Christians then, while still finding value in much traditional fare, should welcome the subversive, edgy children’s film with open arms; especially one like Wild Things. Max’s dreams are simple, domestic dreams: he wants his mother’s undivided attention and his sister’s friends’ approval (not to mention his absent dad’s presence). And yet, he (and the Wild Things themselves) finds that even in his escapist trip to visit the Wild Things, these dreams are unattainable and unrealistic.

Max’s villains all basically mean well, and their identities change according to the wishes of Max himself, making it clear that Max could actually rid his world of villains if he only wanted less. Those villains turn into heroes in the course of the film, though they often are powerless to save him from much of life’s little humiliations: “I would have done something,” says Max’s mother when he complains that his sister did nothing to stop her friends from terrorizing him. It is perhaps the most useless and heartwarming sentiment in the entire film. For Max, those words are enough, because they have to be.

I have nothing against escapist fantasy, to a point. There is only so much escapism one should embrace, however. The Disney brand of escapism is far more than merely imagining ourselves in a different time and place. It’s an escapism that denies foundational truths about the world – it’s a head in the sand escapism that does no one any long term good.

Where the Wild Things Are is only dark because it’s truthful about life, though it’s also hopeful.

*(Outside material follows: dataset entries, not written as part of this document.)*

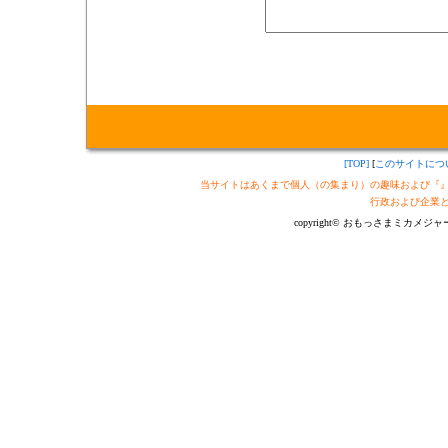
[TOP]
[
このサイトにつ
当サイトはあくまで個人（の集まり）の趣味および『
行政および企業
copyright© おもっさまミカメジャーナル制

Max runs back to his family because it’s his home, not because they are perfect, or because they fulfill his wildest dreams. You never get the sense that Max lives happily ever after in his home, but you do get the sense that his family will do their best to love him and that he will do the same for them. In this broken world, that’s the best we can ask for.


2 Comments

  1. I thought that the film captured certain elements of being a child very well–elements of childhood that are not typically expressed in film. Childhood is often portrayed as a cute, happy, innocent time in life, but the picture that this film paints is much more realistic: life is not always pleasant or what you want it to be. As a Christian, I can definitely appreciate the film’s honesty because it illustrates that children are also fallen human beings who desperately need Christ. Having said that, however, I will say that I did not enjoy watching Where the Wild Things Are much because I sympathized so much with the characters–although I maintain that it was a good film, skillfully made.

  2. My kids are movie hounds and wait anxiously for the release of new movies (think of goats at the feeding machines of petting zoos level of excitement).

    The trailers led us to believe that we were in for light-hearted, rolicking, childhood-fun world of make believe, adventure, and lessons about growing up.

    We settled into the packed audience; popcorn, soda and those evil sugar stick things at the ready. I’d say it was probably about 20 minutes in that I started to hear the first of the whining from the younger tots in the audience.

    After about 30 minutes my kids were looking over at me with confused looks; and my husband and I could only shrug back at them.

    There is no doubt that Where the Wild Things Are is a well-made movie, great cinemaography, editing, acting and effects. But, the story that is portrayed in the trailers is not the story that is told in the theaters.

    These monsters have issues. Don’t we all? But, working out angst and anger marinated issues for the entertainment of children just really doesn’t work.

    If you are into indie films (because that is what this comes across as although it is not), want something a bit intellectual to chew on, and want that meal in a creative package -then this is the film for you. However, if you are looking for a movie for the family to enjoy… well, my movie hounds asked to leave before their popcorn was finished and talked the whole way home and into the next day about how disturbing they found the film.

    Where the Wild Things are is not for kids; not because it’s inappropriate but because it’s like trying to feed them something like liver pate when they thought they were going to get pizza.